Все кустари, обладатели членских билетов профсоюза, пользовались правом бесплатного входа в Сад кустарей, и поэтому половина города паслась там даром. Но эта привилегия не касалась членов семей, и мы — другая половина города — от этого жестоко страдали и сходили с ума от явной несправедливости, существующей в государстве, где нет классов, а следовательно, и классовых противоречий.
Кончалась улица, или, если хотите, начиналась — это зависит от того, с какой стороны посмотреть, — стадионом «Спартак». Без этого стадиона я не мыслю жизни нашей улицы. Когда происходит футбольный матч или соревнование по поднятию тяжестей, наша улица пустела, и только древние старухи оставались в домах следить, чтобы малыши не сожгли дом, и завидовали остальным, которые получали удовольствие на стадионе. Но даже эти старухи были в курсе всей спортивной жизни.
После матча, когда со стадиона на нашей улице валила толпа, возбужденная, как после драки, и разопревшая, как после бани, эти беззубые старушки уже дежурили у своих окошек, и на улицу сыпался град вопросов:
Кто выиграл?
— С каким счетом?
— А наш хавбек опять халтурил? Центрфорвард не мазал?

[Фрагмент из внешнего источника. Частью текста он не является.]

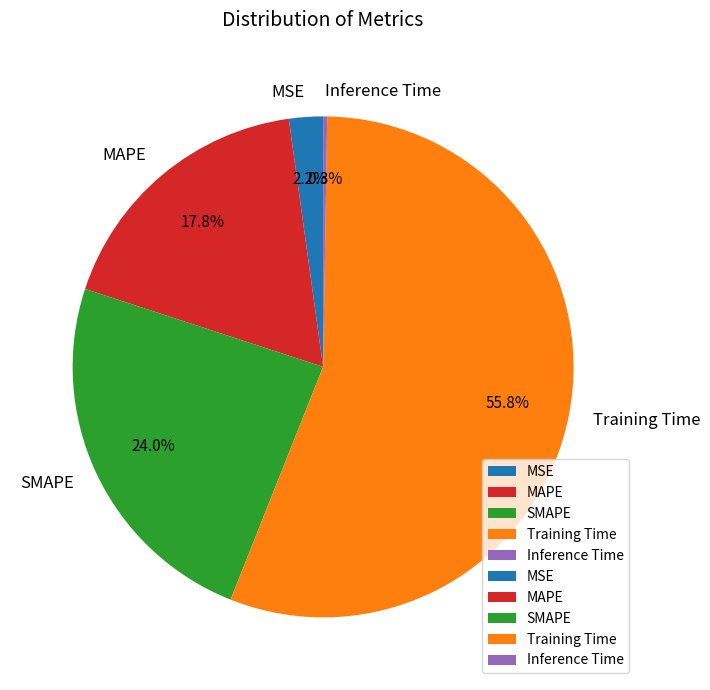

Which slice is the largest?

Training Time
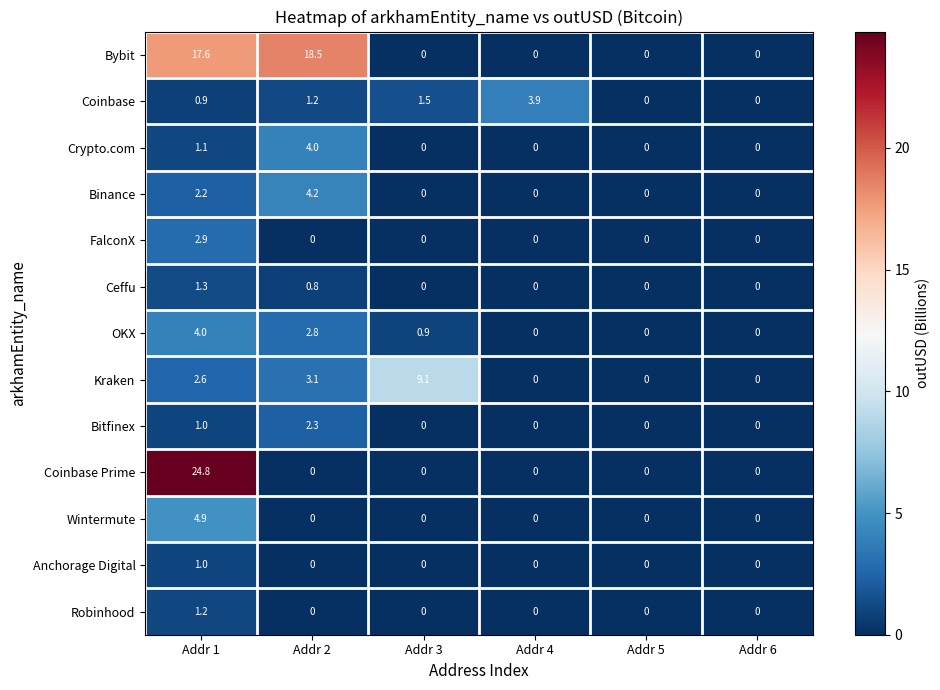

What is the difference between the second highest and second lowest values in the Crypto.com series?

1.1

— Вратарь не считал ворон?
Дело том, что футбольная команда «Спартак» в основном формировалась и пополнялась на нашей улице. Все игроки были евреи, кроме тройки нападения братьев Абрамовичей. Абрамовичи, Эдик, Ванька и Степан, невзирая на еврейскую фамилию, были чистокровными белорусами, но охотно откликались, когда к ним обращались по-еврейски. Должен признать, что в нашем городе не было людей, не понимавших по-еврейски. За исключением, может быть, начальства, упрямо и с ошибками говорившего только на государственном языке — русском.
О футбольной команде так и говорили: в ней все евреи и три Абрамовича. Все футболисты, как и вообще любой нормальный человек с нашей улицы, имели клички. Порой неприличные, произносимые только в узком мужском кругу. Но во время матча, когда страсти закипали и стадион стонал, подбадривая и проклиная своих любимцев, почтенные матери семейств басом орали эти клички, не вдумываясь, а вернее, забывая об их истинном смысле и совсем непристойном звучании.
Футбол был так популярен у нас, что когда хотели вспомнить о каком-нибудь событии, сначала вспоминали футбольный матч той поры, а потом уже точную дату события. Например:
— Мой младший, продли ему Господь его годы, родился как раз перед матчем, когда Десятая и Одиннадцатая кавалерийская дивизии играли три дня подряд на кубок города и все с ничейным счетом. Хоть ты убейся! И кубок вручили но жребию. А это уже совсем неприлично, и так у самостоятельных людей не бывает. Следовательно, мой младший родился… подождите… июнь… июль… в августе.
И назывался абсолютно точно год рождения.
Или:
Моя бедная жена скончалась в этом… как его?.. Сейчас вспомню, в каком году. Ну, конечно, это было в тот самый день, когда корова директора стадиона Булкина весь первый тайм спокойно паслась на нашей половине поля, когда «Спартак» играл с Первой воздушной армией. А во втором тайме, когда поменялись воротами, снова паслась на нашей половине. Это был матч! Полное превосходство! Мяч ни разу даже не залетал на нашу половину поля, и корова директора Булкина так хорошо наелась травы, что вечером дала на два литра молока больше. Значит, моя бедная жена умерла…
Итак, Инвалидная улица начиналась Садом кустарей и кончалась стадионом «Спартак», или наоборот, как хотите, это роли не играет, и мы, аборигены Инвалидной, по праву считали и сад и стадион продолжением своей улицы и никак не могли привыкнуть к тому, что туда нахально ходят люди и с других улиц.